Formed in 2010, the ADC culls through billions of rows of trading data going back 15 years to identify individuals who have made repeated, well-timed trades ahead of corporate news. The new strategy is starting to show results, enabling the SEC to launch 9 insider trading cases, around 7% of cases the agency brought since 2014 against people who trade on confidential corporate information.
This makes a shift in how the agency initiates insider trading probes, which more often originate from FINRA or an informant's tip. That data was key to spotting trades by Pusey ahead of at least 10 deals from 2014 to 2015 involving Barclays, where his friend Steven McClatchey worked.
The SEC has also used data mining in a high-profile probe of traders who it says made more than $100 million using information obtained by Ukrainian hackers.

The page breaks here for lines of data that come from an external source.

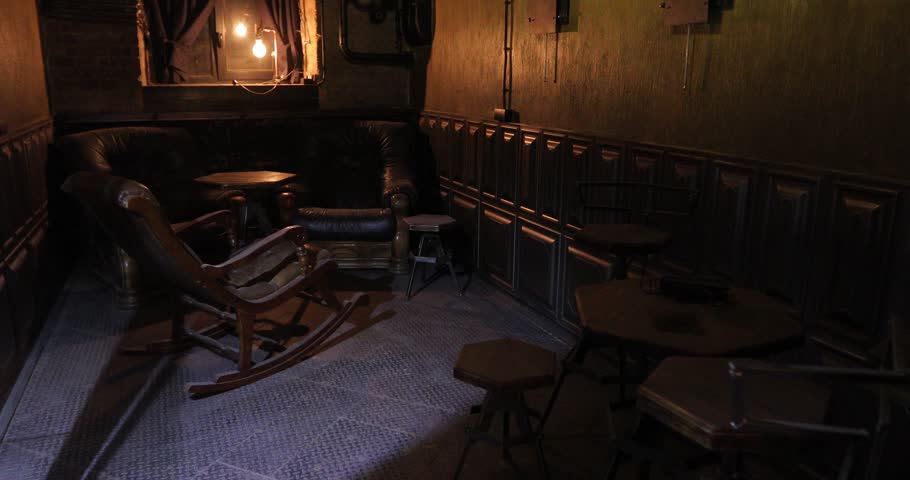
You are a GUI agent. You are given a task and a screenshot of the screen. Output one action in this format:
    pyautogui.click(x=<x>, y=<y>)
    Task: Click on the chair
    The width and height of the screenshot is (910, 480).
    Given the screenshot: What is the action you would take?
    pyautogui.click(x=194, y=270)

Others charged include former employees of law firm Wilson Sonsini Goodrich & Rosati and investment bank Goldman Sachs. In August, former Perella Weinberg Partners banker Sean Stewart was convicted in a case credited to the SEC unit. He denies wrongdoing and is expected to appeal.

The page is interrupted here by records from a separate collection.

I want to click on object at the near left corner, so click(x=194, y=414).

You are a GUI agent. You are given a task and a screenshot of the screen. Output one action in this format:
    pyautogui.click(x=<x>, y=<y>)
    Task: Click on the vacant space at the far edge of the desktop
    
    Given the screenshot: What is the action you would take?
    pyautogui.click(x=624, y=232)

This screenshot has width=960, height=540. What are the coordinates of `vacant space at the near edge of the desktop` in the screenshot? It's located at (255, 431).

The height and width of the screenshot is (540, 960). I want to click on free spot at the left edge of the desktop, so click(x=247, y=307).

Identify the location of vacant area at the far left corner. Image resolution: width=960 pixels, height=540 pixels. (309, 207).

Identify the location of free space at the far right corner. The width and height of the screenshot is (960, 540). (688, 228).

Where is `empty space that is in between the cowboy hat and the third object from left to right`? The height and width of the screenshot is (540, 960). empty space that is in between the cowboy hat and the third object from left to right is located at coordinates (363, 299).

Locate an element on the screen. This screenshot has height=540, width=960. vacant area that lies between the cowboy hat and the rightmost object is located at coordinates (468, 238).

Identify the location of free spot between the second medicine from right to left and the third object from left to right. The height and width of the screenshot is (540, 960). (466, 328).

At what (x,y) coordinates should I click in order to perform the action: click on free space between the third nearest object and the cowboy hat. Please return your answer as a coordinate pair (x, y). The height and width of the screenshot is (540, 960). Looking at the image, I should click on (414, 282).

SEC’S DATA BANK & ‘ARTEMIS’. For the SEC, the 6-year data-push has had the benefit of giving it some extra autonomy in pursuing insider trading probes beyond the inquiries and referrals that SRO’s like FINRA produce for the agency. "Why wait to do a referral when you could do it proactively?" said Daniel Hawke, a former chief of the SEC's Market Abuse Unit now at the law firm Arnold & Porter.
The SEC does not have a direct feed of the markets' trading data. Instead, it mines 10 billion rows of "blue sheet" data of trades executed by brokerages that the agency gathered in various investigations.
Analysts use a home-grown program called Artemis to analyze patterns and relationships among multiple traders.
The SEC also uses software from privately-held Palantir Technologies, which identifies links between individuals and entities by connecting pieces of information from multiple data sources. In 2015, the agency awarded a $90 million, 5-year contract to Palantir.